EXPLORE THE MATERIAL:
a: From the letter to parents, list every way it says a parent can make the introduction to teachers.
b: Carry the letter to parents forward from where it stops, writing the next part that follows its final heading.

DOCUMENT EXTRACT:
You talked a lot like an angel for a football dude my homie.

LovePrints - Dear Parents

Great parents make great decisions. Great decisions make great parents. The new school year is here, and with the new year is an opportunity to assist our young people in making this a successful one. Yes, success is relative to the goal, and I will offer a few suggestions here to help determine the goal, achieve the goal, and allow for a more connected, agreeable year academically for everyone.

Sit with your young people and determine what the goals are academically for the year. Some mistakes are made in making the grades the goal, but grades are the result, not the goal. Grades are the result of goals, planning, and effort. Grades are the result of goals made, committed to, and followed through.

Goal-Introductions between parent and teachers

Let the teachers know who you are, how to reach you, when to reach you, and give them the freedom to do what they do best for your young person. It can be a letter, call, email, text or face to face. This is a statement of commitment to your young person, and the teacher. One more post in the fence. One more boundary. One more connection.

Goal-Introduce yourself to your young person. Again.

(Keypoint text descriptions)

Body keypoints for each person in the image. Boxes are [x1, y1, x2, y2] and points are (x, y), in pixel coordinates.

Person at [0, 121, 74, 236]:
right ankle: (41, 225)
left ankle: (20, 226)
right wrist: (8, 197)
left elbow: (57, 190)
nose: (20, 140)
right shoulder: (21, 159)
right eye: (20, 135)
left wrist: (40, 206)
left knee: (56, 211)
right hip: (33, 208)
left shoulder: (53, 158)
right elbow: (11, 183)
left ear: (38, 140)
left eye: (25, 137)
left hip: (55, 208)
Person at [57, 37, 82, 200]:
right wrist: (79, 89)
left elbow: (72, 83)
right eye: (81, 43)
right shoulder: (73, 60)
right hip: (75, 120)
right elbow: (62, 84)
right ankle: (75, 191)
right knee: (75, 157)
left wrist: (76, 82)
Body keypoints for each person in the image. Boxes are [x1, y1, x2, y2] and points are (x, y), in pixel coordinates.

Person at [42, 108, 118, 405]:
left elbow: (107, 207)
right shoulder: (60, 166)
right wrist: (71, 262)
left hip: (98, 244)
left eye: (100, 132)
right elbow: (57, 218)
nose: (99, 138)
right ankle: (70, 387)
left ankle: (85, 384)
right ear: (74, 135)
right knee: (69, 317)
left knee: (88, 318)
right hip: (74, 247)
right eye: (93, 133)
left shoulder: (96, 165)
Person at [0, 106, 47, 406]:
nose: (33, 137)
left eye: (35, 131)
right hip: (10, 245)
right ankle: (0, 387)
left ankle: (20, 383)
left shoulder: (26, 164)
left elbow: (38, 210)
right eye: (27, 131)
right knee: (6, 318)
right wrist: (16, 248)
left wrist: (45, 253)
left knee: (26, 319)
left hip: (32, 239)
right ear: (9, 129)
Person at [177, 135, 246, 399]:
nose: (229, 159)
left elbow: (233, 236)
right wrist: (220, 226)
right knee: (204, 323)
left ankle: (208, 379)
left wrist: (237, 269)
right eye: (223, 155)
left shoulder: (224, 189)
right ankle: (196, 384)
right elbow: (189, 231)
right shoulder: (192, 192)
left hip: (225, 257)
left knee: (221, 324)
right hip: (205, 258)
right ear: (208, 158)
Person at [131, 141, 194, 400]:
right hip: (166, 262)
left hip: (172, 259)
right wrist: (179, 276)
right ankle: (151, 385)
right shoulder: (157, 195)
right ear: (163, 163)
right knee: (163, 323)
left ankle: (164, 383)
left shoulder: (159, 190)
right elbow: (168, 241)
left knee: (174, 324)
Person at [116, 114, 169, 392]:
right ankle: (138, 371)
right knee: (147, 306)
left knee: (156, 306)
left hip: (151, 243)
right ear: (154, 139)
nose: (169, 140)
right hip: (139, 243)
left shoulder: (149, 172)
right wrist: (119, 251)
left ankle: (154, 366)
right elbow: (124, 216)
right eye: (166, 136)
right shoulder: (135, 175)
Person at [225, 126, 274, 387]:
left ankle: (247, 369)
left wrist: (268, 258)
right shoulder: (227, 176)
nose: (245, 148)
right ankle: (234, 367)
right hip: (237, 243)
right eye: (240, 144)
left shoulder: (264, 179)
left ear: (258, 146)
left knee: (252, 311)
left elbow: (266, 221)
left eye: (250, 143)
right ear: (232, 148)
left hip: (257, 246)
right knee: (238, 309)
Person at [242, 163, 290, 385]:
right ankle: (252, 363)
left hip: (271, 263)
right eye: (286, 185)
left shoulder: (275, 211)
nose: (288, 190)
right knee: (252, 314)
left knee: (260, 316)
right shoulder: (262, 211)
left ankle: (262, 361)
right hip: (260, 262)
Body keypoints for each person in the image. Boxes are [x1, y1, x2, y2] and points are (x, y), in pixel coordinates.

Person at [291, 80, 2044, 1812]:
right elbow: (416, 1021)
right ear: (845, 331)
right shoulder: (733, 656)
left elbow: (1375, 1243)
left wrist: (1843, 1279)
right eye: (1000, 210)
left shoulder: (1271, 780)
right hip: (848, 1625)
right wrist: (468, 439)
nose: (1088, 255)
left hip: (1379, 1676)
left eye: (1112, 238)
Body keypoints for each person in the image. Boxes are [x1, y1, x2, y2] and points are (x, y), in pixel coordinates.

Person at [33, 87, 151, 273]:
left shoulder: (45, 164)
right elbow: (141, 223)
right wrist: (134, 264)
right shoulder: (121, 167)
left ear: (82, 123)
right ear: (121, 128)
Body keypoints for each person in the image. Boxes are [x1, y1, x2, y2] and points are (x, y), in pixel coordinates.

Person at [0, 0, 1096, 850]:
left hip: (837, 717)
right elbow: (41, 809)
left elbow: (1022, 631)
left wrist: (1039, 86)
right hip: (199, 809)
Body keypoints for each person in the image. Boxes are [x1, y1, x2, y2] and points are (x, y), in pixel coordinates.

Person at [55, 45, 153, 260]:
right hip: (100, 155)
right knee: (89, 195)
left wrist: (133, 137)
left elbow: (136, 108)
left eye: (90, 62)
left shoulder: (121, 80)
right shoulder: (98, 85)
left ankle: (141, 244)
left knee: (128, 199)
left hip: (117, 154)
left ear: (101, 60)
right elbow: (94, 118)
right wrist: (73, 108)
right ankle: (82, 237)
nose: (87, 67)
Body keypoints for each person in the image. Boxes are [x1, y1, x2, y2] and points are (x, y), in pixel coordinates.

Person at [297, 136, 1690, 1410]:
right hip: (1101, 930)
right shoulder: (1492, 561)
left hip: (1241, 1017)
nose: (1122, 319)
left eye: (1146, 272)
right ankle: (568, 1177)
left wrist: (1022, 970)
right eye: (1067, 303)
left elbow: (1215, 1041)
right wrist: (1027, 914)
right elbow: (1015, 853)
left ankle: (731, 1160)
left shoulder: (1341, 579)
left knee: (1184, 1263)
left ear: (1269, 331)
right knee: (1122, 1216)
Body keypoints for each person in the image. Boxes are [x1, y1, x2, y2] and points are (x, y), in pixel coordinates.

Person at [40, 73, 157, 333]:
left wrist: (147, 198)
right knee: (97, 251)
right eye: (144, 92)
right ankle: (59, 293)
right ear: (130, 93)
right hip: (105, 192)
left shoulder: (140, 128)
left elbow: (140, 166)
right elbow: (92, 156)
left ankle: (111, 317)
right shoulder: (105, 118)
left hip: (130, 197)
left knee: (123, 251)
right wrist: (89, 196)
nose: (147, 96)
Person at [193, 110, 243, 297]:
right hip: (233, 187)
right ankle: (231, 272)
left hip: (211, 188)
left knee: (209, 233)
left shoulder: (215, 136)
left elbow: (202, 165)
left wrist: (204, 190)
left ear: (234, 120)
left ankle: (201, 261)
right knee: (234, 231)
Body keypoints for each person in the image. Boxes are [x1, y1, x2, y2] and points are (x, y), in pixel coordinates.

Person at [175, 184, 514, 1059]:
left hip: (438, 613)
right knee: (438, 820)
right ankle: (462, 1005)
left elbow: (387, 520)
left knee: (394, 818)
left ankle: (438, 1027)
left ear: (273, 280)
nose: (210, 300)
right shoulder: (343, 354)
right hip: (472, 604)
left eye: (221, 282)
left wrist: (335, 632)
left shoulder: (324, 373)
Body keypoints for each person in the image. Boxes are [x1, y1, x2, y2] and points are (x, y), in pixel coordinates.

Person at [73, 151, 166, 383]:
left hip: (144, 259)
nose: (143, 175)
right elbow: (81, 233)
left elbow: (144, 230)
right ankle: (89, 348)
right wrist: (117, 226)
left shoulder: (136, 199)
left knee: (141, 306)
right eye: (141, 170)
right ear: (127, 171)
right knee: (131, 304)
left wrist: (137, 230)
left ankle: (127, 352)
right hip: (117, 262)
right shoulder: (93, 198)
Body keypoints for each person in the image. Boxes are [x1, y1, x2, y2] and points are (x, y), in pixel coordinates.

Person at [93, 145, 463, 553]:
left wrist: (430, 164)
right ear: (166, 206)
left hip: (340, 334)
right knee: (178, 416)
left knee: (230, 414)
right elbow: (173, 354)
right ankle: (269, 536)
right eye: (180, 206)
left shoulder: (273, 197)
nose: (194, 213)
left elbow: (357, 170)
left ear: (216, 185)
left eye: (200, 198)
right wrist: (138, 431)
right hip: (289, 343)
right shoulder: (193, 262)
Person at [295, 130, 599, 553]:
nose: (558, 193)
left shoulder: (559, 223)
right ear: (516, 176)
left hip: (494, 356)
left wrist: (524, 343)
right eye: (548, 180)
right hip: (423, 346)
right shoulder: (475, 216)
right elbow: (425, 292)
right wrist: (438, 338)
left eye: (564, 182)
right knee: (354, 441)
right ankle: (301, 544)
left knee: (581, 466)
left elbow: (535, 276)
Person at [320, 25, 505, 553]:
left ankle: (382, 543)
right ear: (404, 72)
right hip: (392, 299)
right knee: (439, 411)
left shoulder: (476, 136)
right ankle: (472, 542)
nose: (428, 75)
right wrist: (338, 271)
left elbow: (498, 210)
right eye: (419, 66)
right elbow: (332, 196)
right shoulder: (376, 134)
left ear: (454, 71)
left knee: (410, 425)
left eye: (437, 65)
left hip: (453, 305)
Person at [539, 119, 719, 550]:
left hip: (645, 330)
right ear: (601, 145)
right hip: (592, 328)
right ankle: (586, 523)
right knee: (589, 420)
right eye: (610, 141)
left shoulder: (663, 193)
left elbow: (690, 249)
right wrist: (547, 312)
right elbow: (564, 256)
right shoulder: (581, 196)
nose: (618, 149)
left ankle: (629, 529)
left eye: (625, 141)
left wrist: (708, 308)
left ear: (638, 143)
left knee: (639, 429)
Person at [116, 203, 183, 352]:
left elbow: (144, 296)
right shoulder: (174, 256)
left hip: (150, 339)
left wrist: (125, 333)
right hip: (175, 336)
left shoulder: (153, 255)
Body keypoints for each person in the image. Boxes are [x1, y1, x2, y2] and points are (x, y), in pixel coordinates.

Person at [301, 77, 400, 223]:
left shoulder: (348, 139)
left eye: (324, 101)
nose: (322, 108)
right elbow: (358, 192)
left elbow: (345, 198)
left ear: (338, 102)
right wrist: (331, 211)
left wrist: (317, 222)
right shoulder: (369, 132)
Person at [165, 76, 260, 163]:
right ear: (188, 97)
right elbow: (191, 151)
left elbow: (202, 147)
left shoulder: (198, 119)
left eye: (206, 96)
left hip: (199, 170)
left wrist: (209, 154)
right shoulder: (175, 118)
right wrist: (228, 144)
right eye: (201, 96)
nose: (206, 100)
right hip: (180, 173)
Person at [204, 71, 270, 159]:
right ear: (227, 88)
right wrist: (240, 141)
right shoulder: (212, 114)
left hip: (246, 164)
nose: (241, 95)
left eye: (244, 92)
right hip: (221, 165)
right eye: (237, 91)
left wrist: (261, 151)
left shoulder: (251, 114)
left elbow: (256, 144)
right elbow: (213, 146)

ACTIVITY ANSWERS:
a: Letter, call, email, text, face to face

b:
I know, I know. Your kids know you. And, you know them. Take a few moments to remind them that you are there, you care, they matter, and that you love them enough to get on the same page with them before the chaos can exist. Let them know what you went through, reassure them of their ability to do well, and then agree on how you will approach the coming school year and all of its issues and concerns. Talk to them about homework, social media, friends, siblings, and bullying. Yes, talk to them about not being a bully, not allowing bullying, and what to do if bullied. Talk to them about classroom behavior, hallway behavior, and even locker room behavior. Talk to them about dealing with teachers, administrators, and other parents. Talk to them about safety concerns, how to deal with emergencies, and defining what an emergency really is. Where to go, who to call, what number to call, what to do if you can not be reached, and how to get back and forth from school.

Goal-homework

This is a hole that needs to be quickly and proactively filled. Do this immediately. Figure out how you will know homework assignments given. Determine a plan for scheduling big projects being handled, a plan for following up with each other when assigned, when worked on, when work is done, and how it went. Make a point to check in weekly with the student and the teacher. This prevents 23rd hour scrambling to get projects done, getting projects handed in, or even running last minute for items needed, researching done, or dropping off at school on the designated due date. Make a plan for the daily assignments due today, tomorrow, and this week. Settle into a pattern of following up and knowing current standing with each class. NO surprises if we are always aware and connected.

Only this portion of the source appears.